The concept of lightweight construction is hard to define, but the rough definition is as follows: houses built with under 300 kg/m2 building technology are lightweight houses. The buildings which are built above this weight, for example with Ytong (~400kg/m2) or the normal brick (~500kg/m2) are heavyweight buildings.
2. What is the "ready-made house” concept?
Ready-made houses are houses made of prefabricated, full-height, wall-to-wall external walls, partition walls and roof elements, manufactured under industrial conditions and delivered to the construction site where thy are set up on prepared bases. Most lightweight-houses are not ready-made houses literally, because the elements are assembled on the spot and not in a factory. Of course, these lightweight buildings can be fast and accurate too, but though the weather conditions can influence the implementation.
3. What is the lifespan of the lightweight-houses?
To the best of our knowledge, in Europe there are 70- year- old houses built with the help of lightweight technology. Lightweight houses usually resist for 50-70 years in the US, but they can last up to 100 years if they are built with professional structural solutions, proper implementation is taken into consideration and perfect quality wood is used.(KVH).
4. How fire hazard are the frame houses?
Almost every building could burn down, see Budapest Sports Hall, Kossuth Square Market, though those were concrete or steel structures. There is no wood in the "typical Hungarian panel houses" either, but still they are the most dangerous constructions as for fire protection. When we build houses, we pay special attention to eliminate the fire hazard: The electrical wiring network is based on the latest standards, we separate the wires from the wood construction while we lay them down. Furthermore, the wooden materials are provided with anti-blight and fireproof impregnation and in case of fire the fireproof plasterboard also provides significant fire protection. In addition, the insulation of the lightweight-houses is inflammable.
5. How reactive are wooden buildings to storms?
The dense-lattice structure provides a stout and flexible bond that can easily resist all types of windstorms in Europe. In this region rarely experienced gale-like- winds can cause damage in the tiled roof.
6. What maintenance does a lightweight-house require?
Generally these houses do not need any kind of maintenance, but the wooden panel and doors must be regularly treated and repainted. If over the time the plaster gets ruined you must proceed the similar way as in the case of traditional houses.
7. Why are these houses built with electrical heating- system? Isn’t it too expensive?
Thanks to modern technology and the experience of recent years, we can achieve favorable energy consumption for our houses. Many of our customers have reported "how glad and surprised they were to see how low were the maintenance costs and energy payments they had to pay". In addition, the most efficient energy using systems are solar systems, that is why we build them to our houses.
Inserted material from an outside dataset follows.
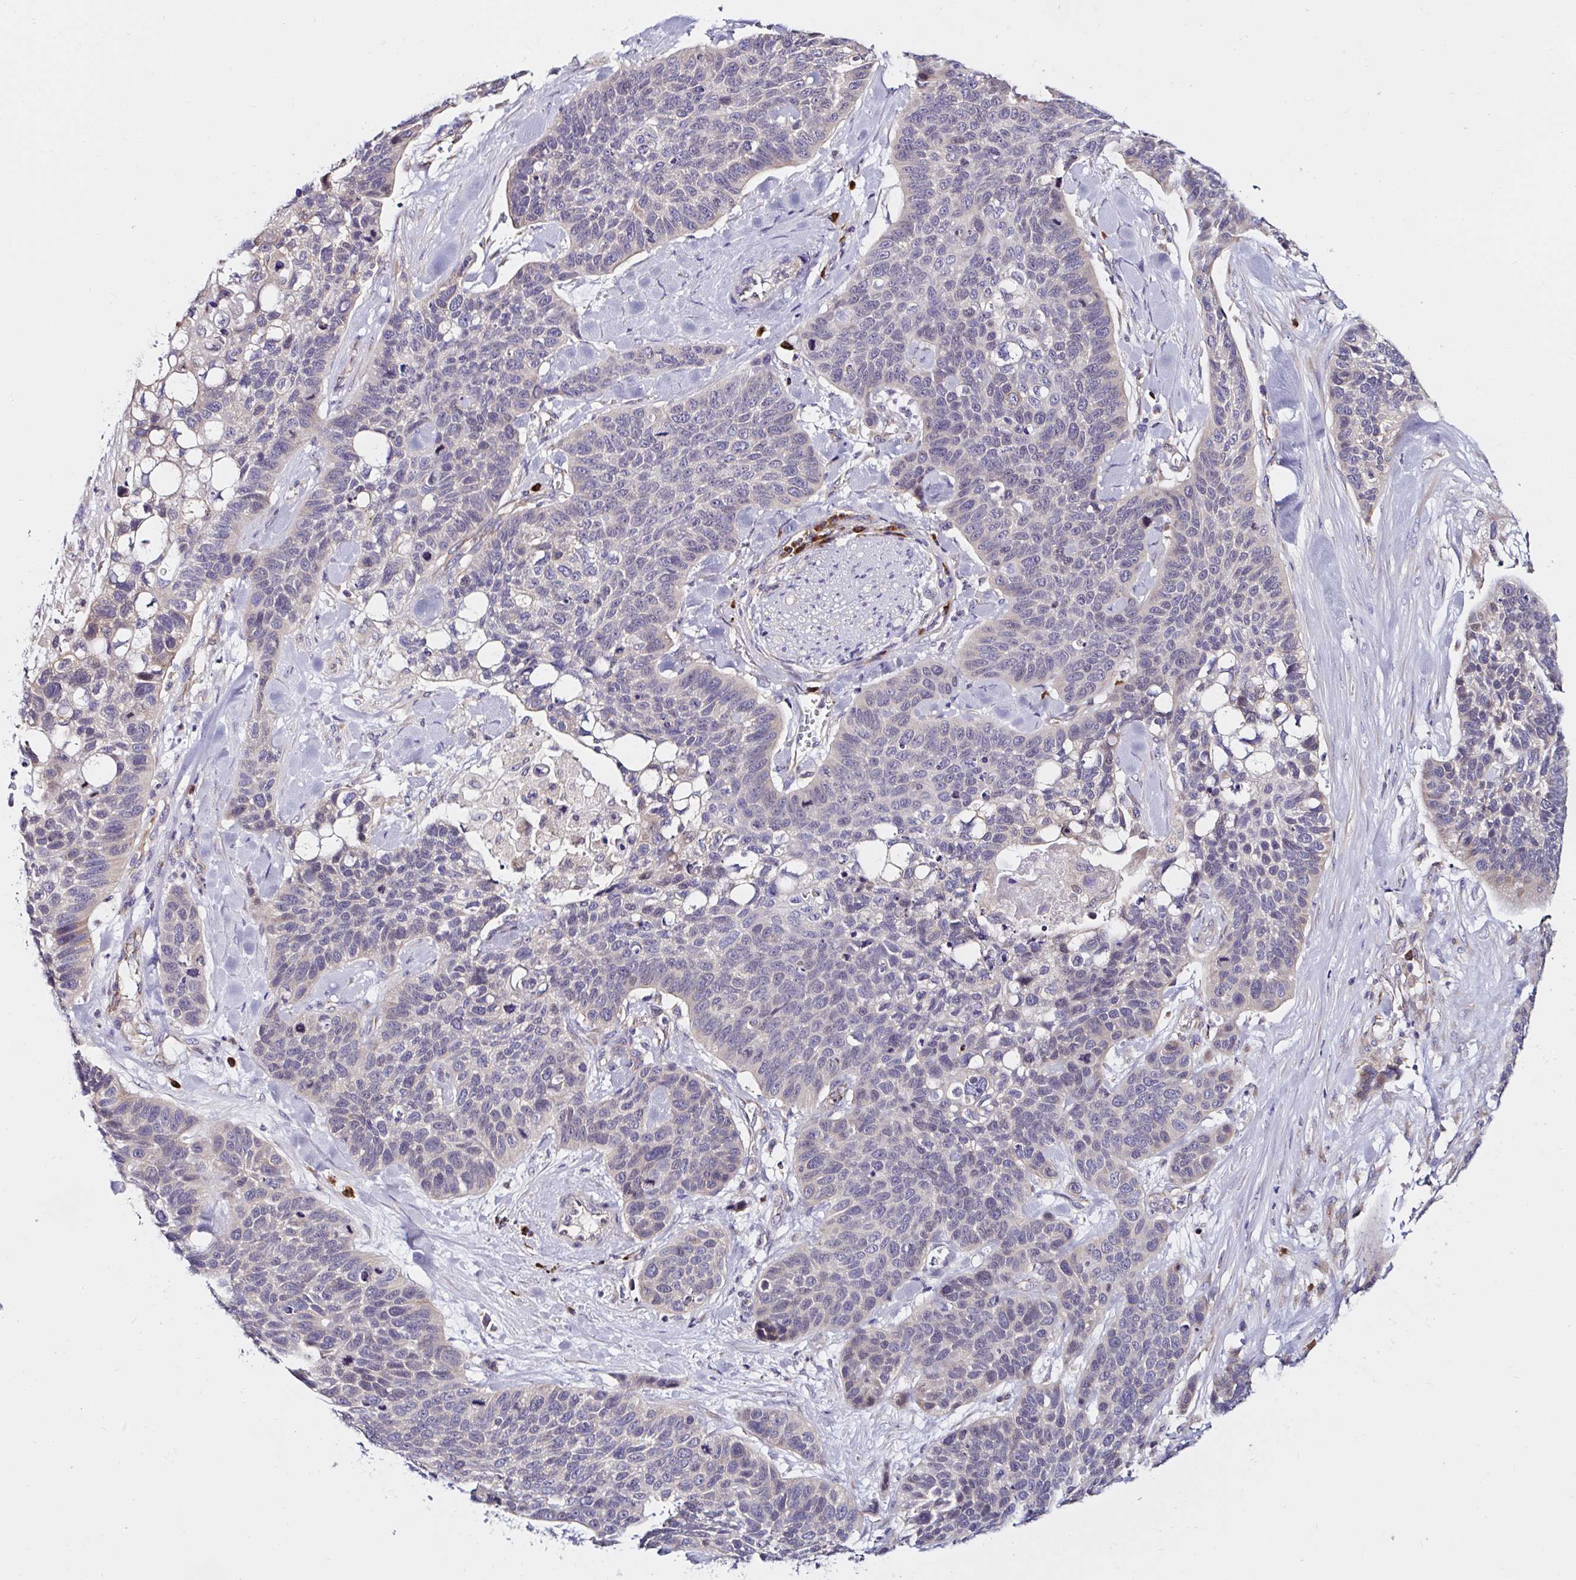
{"staining": {"intensity": "weak", "quantity": "25%-75%", "location": "cytoplasmic/membranous"}, "tissue": "lung cancer", "cell_type": "Tumor cells", "image_type": "cancer", "snomed": [{"axis": "morphology", "description": "Squamous cell carcinoma, NOS"}, {"axis": "topography", "description": "Lung"}], "caption": "Immunohistochemical staining of lung cancer (squamous cell carcinoma) reveals weak cytoplasmic/membranous protein positivity in about 25%-75% of tumor cells.", "gene": "VSIG2", "patient": {"sex": "male", "age": 62}}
8. What happens if a water pipe bursts?
This may happen, although the plastic pipes we use are designed to resist very high pressure and there is heat joint between the fittings. If for some reason there is water leak in the wall then dismantling and restoring the wall is much easier than it is with the traditional brick walls. The wetted parts of the wall just need to be dried and if there is serious damage, the wall can be easily restored to its original condition. The treated gypsum we use in many places resist water very well.
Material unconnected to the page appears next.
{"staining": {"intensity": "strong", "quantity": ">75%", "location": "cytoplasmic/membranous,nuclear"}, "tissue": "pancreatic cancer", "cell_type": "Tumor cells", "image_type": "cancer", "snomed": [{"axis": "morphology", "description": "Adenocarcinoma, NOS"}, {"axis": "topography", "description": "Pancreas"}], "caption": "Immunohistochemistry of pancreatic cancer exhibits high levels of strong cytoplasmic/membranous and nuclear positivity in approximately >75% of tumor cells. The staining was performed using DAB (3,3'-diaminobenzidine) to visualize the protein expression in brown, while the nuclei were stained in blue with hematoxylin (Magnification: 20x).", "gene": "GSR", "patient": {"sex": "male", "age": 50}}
9. What does the gross and net living space mean?
Built-up area: is the area hedged by exterior walls of the building on the property together with the covered terrace or garage.
Gross surface: is the area occupied by the rooms and the walls of the building on each level including the covered terrace and the garage.
Beneficial area: is the internal area without walls, where the headroom is of over 1,9 meters. About 50% of the covered terrace is taken into account.
Net beneficial surface: is the inner area hedged by the walls of the building, regardless of the headroom. It is usually the area where horizontal casing is applied. About 50% of the covered terrace is taken into account.
10. What is U value?
Heat transfer coefficient (U formerly K) that defines the use of heating energy. The smaller value has the better heat retention. In Hungary the standard for front walls is U=0.45 W/m2K, which decreases from 2018 to U=0.24 W/m2K! If U (formerly K) value is around 0.1-0.3, it means that the construction has excellent thermal insulation. The U value of our houses are around 0.16-0.23 W/m2K.